--- Work request 1 ---
In the forum thread on hunting after a felony, how many years after his conviction was the brother off probation?
--- Work request 2 ---
Pick up the forum thread on hunting after a felony where its last post stops, and keep it going.

[[ Document passage, beginning ]]

# just a rant about laws



## 7outof10 (Apr 3, 2008)

my boruther was convicted of a feloney and did not invlolve any volince at all or wepons in any way at all ......so he could not hunt at all becouse he was on probation so he said o well i will be able to when i get off and still came wiht hunting just becouse of his love of watching the birds fly and come in and calling them and would just watch .......in my mind that shows the true sports man that he is and he loved ever minet of it and well now it is 6 years after he was convicted and he is off probai9ton and he went to see a lowery and he looked into it and found out that he can never shoot a gun for the rest of his life ......i dont know .....i just needed to let off some steam about this so i thoght this would be a good place


----------



## 7outof10 (Apr 3, 2008)

i know he broke the law but i thought this world is about sceond chances and he never did any thing wiht a wepon or hurting any one so idk ....it just shows how one thing can change your life .......i have a buddy that might not ever hunt becouse he just got is 3rd dui it has been over 9 years


----------



## dblkluk (Oct 3, 2002)

Appropriate username.. :roll:

So was it drugs, theft, arson??? :eyeroll:

Maybe he should have thought about that before commiting the crime.

What should we do make the punishment even easier of convicted felons, because your brother is such a sportsman because he likes to "watch birds" :eyeroll:

Stay in school, And you might want to put in a little more time in English class..


----------



## dblkluk (Oct 3, 2002)

> i have a buddy that might not ever hunt becouse he just got is 3rd dui it has been over 9 years


WOW... Are you serious??
I think not being able to hunt is a light sentence..He could have killed someone, or himself.. :eyeroll:


----------



## 7outof10 (Apr 3, 2008)

im not trying to say we should make it easier i am a big backer of stoping duis i had a friend killed by one ........ :-? ....... i dont know what im trying to say other then I think he should be able to hunt agin some day idk ..........its hard to explain [/b]


----------



## Turner (Oct 7, 2005)

7outof10 said:


> im not trying to say we should make it easier i am a big backer of stoping duis i had a friend killed by one ........ :-? ....... i dont know what im trying to say other then I think he should be able to hunt agin some day idk ..........its hard to explain [/b]


Sorry I do not think you will get any sympathy form any one on this site. You say it's hard to explain? Try exlplaining to some one why their child, father, mother, brother... will not be coming home tonight because some one who just had their 3rd DUI ran into them and killed them.

:eyeroll:


----------



## huntin1 (Nov 14, 2003)

As the saying goes, don't do the crime if you can't do the time.

No sympathy here, sorry.

huntin1


----------



## blhunter3 (May 5, 2007)

I think what he is trying to say is since the crime didn't not involve a weapon, it should fall in a different class.

[[ Document passage, end ]]
[[ Records provided, beginning ]]

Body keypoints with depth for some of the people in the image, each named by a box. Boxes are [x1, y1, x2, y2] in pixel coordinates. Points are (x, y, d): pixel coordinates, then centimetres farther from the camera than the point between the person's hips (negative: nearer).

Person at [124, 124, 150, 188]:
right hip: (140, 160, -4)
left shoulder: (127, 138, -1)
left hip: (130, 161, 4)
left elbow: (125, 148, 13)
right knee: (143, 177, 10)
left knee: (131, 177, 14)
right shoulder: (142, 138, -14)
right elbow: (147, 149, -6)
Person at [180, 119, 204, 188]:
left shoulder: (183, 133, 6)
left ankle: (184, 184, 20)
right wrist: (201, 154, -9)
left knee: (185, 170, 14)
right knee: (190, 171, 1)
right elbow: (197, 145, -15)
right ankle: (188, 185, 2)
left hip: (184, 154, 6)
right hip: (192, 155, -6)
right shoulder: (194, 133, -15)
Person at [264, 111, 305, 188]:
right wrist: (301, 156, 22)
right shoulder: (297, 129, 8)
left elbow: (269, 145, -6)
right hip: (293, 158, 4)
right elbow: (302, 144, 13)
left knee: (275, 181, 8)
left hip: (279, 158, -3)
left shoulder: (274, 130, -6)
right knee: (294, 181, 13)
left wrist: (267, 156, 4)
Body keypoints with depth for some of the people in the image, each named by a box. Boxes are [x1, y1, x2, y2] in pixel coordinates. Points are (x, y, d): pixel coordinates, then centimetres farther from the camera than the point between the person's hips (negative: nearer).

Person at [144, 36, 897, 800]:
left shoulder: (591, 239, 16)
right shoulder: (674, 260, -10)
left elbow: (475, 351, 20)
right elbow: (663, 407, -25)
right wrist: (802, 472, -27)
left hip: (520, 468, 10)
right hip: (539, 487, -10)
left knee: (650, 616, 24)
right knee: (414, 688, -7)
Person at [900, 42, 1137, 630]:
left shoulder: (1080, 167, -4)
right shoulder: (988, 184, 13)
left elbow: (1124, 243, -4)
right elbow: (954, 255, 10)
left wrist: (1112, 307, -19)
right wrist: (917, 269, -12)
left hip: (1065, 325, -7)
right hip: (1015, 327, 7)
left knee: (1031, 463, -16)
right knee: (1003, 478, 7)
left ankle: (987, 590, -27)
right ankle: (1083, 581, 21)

[[ Records provided, end ]]

--- Answer 1 ---
Six years.

--- Answer 2 ---
I am not giving any sensitivity to you, but like other people have said you won't get it, but I do think that it is a kind of weird law. But its there for a reason.

Well it looks like he can get a video camera and shoot the birds with that. if I am right I think he can hunt with a bow.


----------



## 7outof10 (Apr 3, 2008)

bow hunt for geese i dont think he has ever thought about that ........i know he use to bow hunt for deer .......but boy .....you have have to let them land then try to hit them on the ground lol .....i spose its possable i tell him to look in to it to see if it is lagle here in mn... ....i know there are other states he can mussle load but no here in mn


----------



## hunt4P&amp;Y (Sep 23, 2004)

Muzzle loading shot gun. Sorry no simpathy here, but that is an option. Or a camera...


----------



## bulkdriverlp (Apr 21, 2008)

i dont want to be rude man, but can you invest in a spellchecker? look what you did..

first post

boruther
feloney
invlolve
volince
wepons
becouse
wiht
becouse
minet
probaigton
lowery
thoght

second post

sceond
wiht
becouse

he shouldnt be able to hunt at all for at least 5 years. anybody who hasnt learned the first time about drunk driving has a problem. has he been to rehab? after 3 he needs a lot. so enjoy hunting by yourself and i will sleep good tonight knowing that one less drunk is out with a gun.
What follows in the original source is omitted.